# WORK ITEM:
No pictures go into the copy. Write out exactly the lines below from the one containing "Nossos Barris &" through the one containing "diye takıldım çok".

# RECORD EXTRACTS:
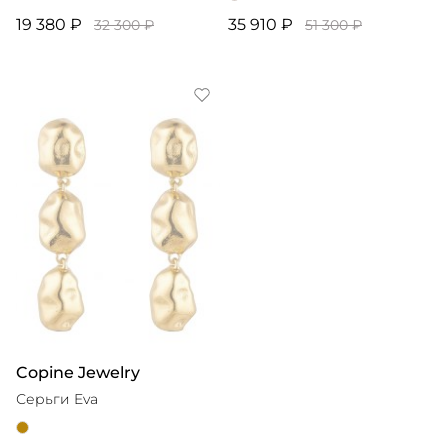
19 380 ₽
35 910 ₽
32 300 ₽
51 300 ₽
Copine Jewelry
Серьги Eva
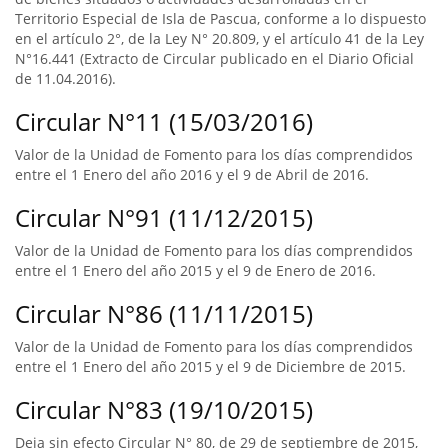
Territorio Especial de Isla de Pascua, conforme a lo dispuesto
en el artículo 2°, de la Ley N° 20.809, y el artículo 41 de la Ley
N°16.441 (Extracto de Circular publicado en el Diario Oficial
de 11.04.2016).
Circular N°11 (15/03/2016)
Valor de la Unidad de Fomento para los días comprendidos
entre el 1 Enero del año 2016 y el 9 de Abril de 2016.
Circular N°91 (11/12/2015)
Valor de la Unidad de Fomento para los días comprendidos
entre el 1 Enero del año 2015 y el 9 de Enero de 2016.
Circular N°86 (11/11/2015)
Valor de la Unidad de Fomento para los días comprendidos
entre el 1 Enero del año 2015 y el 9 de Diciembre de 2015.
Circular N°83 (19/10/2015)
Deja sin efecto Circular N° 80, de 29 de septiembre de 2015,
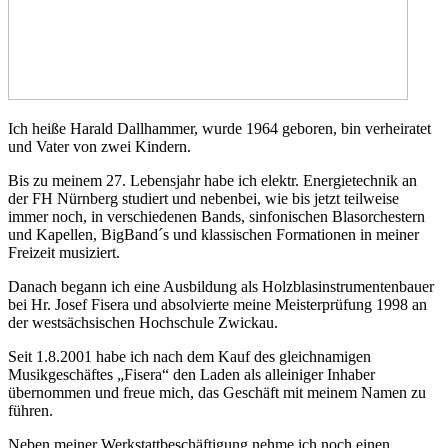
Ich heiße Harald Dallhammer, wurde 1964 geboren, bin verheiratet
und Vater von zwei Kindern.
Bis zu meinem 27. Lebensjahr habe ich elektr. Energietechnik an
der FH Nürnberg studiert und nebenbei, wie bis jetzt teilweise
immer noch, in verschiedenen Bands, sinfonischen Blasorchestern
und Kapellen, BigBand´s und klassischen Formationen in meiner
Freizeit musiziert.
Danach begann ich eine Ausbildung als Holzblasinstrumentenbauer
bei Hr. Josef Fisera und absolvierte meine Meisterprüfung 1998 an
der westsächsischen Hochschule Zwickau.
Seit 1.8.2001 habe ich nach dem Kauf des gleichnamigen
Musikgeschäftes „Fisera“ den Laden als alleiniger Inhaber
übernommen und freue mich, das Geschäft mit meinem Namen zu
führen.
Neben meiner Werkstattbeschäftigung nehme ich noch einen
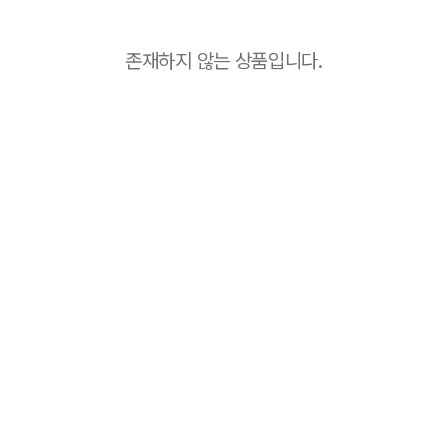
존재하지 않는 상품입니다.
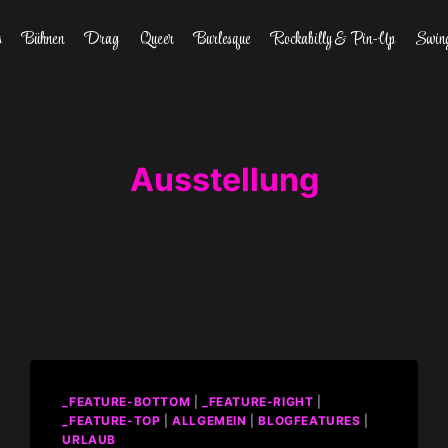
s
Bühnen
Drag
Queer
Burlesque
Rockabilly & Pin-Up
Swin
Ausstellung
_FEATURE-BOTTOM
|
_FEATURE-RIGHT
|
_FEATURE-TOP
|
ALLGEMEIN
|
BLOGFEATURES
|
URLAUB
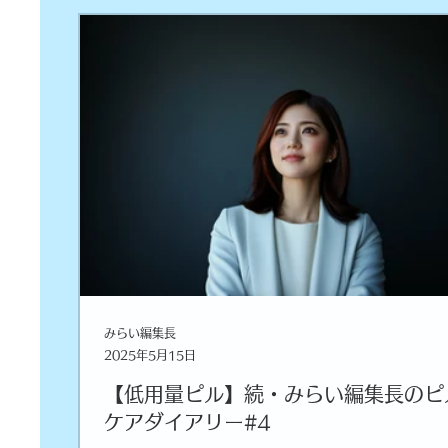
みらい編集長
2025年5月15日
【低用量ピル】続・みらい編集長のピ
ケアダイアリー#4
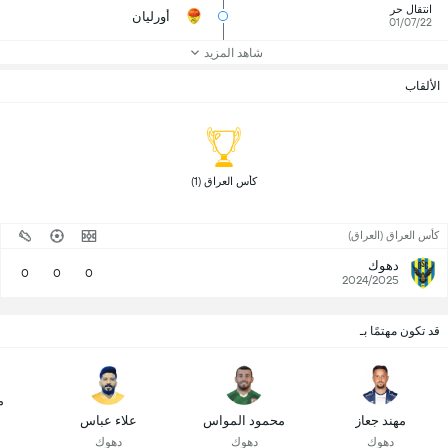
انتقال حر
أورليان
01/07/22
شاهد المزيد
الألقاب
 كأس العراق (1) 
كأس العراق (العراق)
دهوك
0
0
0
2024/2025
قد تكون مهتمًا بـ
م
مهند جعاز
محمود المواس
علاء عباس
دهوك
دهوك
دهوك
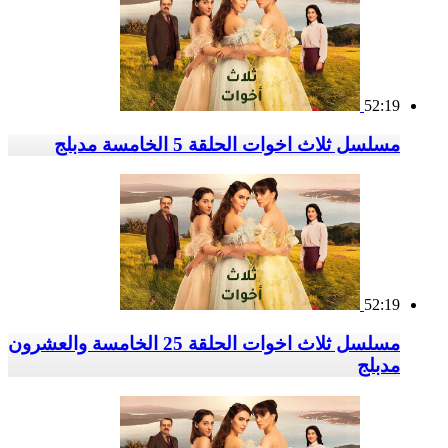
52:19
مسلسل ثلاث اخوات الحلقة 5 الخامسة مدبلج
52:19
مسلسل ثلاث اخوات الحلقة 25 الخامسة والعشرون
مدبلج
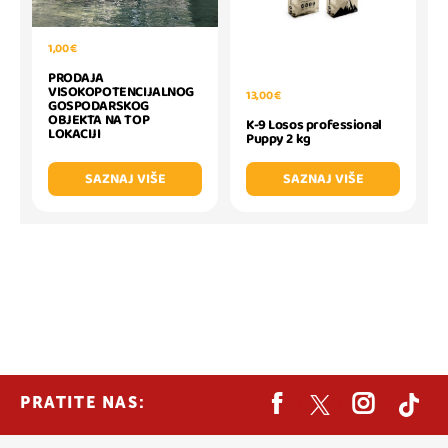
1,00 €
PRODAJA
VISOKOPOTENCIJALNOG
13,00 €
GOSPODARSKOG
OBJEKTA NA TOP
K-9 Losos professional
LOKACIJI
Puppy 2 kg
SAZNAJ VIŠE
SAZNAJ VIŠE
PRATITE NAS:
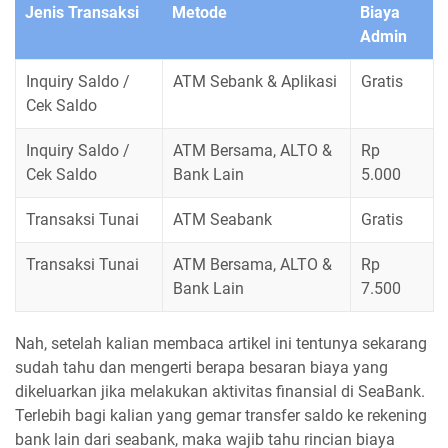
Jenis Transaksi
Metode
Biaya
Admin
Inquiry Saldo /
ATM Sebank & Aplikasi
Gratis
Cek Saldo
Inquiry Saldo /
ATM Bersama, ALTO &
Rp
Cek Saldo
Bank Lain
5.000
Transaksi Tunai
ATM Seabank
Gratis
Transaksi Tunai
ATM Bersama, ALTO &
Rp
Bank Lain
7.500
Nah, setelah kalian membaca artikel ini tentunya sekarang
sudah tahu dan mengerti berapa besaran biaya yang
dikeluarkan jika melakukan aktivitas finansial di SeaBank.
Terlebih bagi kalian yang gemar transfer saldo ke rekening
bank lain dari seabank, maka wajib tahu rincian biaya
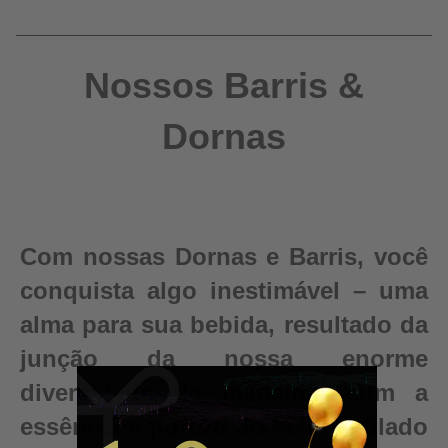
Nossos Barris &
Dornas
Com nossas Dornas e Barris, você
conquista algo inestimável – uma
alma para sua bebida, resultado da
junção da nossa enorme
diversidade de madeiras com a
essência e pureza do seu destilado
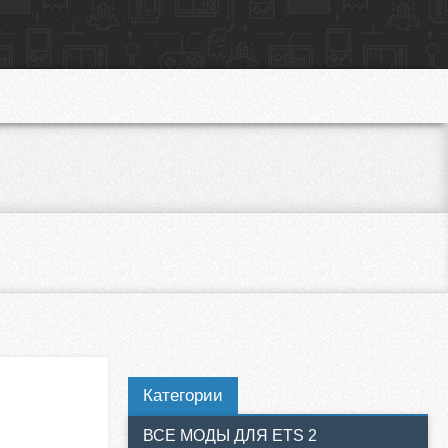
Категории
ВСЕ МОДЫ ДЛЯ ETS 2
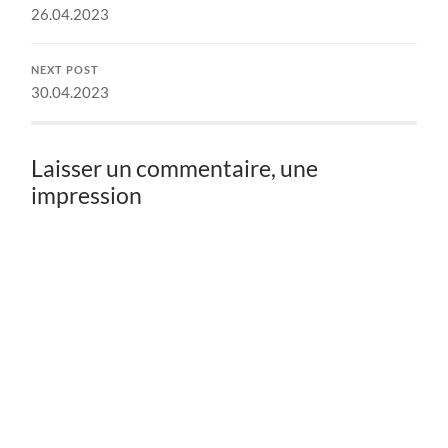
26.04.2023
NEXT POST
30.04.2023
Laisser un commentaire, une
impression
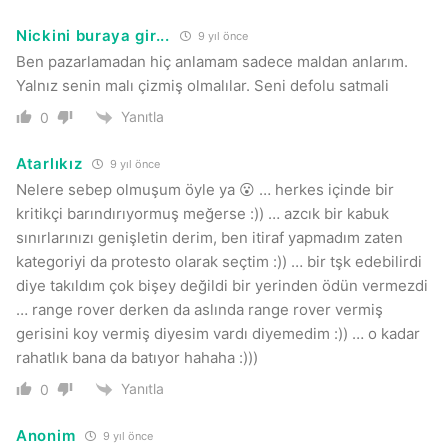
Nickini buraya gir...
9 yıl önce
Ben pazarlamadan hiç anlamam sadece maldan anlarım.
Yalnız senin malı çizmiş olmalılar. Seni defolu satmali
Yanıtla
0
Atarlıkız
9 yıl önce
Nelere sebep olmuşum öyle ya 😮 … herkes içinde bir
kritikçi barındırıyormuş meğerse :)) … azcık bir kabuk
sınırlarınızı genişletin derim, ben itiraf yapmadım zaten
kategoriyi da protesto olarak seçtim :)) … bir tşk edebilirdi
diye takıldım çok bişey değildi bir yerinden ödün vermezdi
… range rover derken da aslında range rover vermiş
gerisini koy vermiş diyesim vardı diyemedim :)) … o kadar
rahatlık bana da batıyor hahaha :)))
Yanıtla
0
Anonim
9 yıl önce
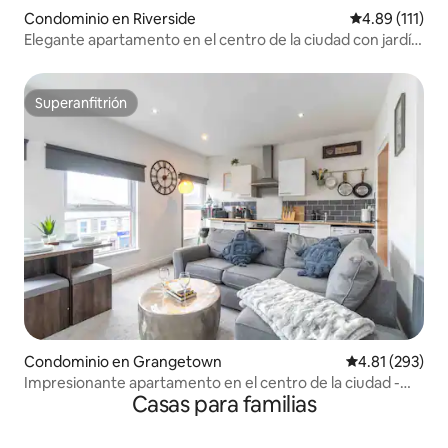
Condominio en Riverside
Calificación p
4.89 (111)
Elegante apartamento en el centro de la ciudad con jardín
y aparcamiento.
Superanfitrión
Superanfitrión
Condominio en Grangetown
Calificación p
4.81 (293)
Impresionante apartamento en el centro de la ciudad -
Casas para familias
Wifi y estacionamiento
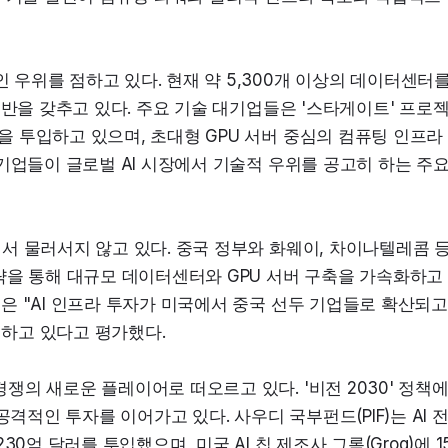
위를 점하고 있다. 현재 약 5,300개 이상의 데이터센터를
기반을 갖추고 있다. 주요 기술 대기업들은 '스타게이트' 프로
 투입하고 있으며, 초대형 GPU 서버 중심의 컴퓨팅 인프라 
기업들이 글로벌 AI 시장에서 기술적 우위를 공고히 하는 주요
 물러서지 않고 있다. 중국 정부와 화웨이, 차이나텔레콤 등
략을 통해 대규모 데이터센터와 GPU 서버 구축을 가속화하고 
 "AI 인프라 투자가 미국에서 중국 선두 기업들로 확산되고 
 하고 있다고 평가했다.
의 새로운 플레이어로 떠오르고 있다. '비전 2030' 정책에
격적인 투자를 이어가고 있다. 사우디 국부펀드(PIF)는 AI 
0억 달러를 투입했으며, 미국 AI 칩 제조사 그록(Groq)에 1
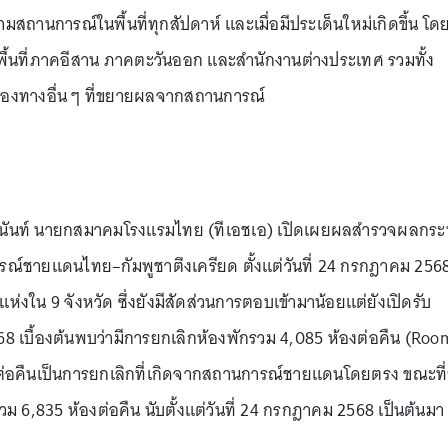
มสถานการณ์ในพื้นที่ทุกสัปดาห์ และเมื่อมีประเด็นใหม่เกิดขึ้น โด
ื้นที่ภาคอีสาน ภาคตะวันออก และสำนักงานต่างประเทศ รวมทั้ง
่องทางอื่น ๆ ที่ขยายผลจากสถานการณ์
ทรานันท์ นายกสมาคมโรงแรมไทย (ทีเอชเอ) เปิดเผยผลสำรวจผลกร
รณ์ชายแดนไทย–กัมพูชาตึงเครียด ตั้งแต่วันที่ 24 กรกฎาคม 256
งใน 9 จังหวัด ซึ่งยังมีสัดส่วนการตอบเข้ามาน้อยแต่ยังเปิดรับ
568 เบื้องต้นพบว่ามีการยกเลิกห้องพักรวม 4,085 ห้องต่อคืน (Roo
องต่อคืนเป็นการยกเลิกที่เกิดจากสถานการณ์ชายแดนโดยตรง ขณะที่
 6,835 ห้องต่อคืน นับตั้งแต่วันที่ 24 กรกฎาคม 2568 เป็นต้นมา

# EXERCISE RESPONSE:
Nossos Barris &
Dornas
Com nossas Dornas e Barris, você
conquista algo inestimável – uma
alma para sua bebida, resultado da
junção da nossa enorme
diversidade de madeiras com a
essência e pureza do seu destilado
Категории
ВСЕ МОДЫ ДЛЯ ETS 2
26.04.2023
NEXT POST
30.04.2023
Laisser un commentaire, une
impression
Nickini buraya gir...
9 yıl önce
Ben pazarlamadan hiç anlamam sadece maldan anlarım.
Yalnız senin malı çizmiş olmalılar. Seni defolu satmali
Yanıtla
0
Atarlıkız
9 yıl önce
Nelere sebep olmuşum öyle ya 😮 … herkes içinde bir
kritikçi barındırıyormuş meğerse :)) … azcık bir kabuk
sınırlarınızı genişletin derim, ben itiraf yapmadım zaten
kategoriyi da protesto olarak seçtim :)) … bir tşk edebilirdi
diye takıldım çok bişey değildi bir yerinden ödün vermezdi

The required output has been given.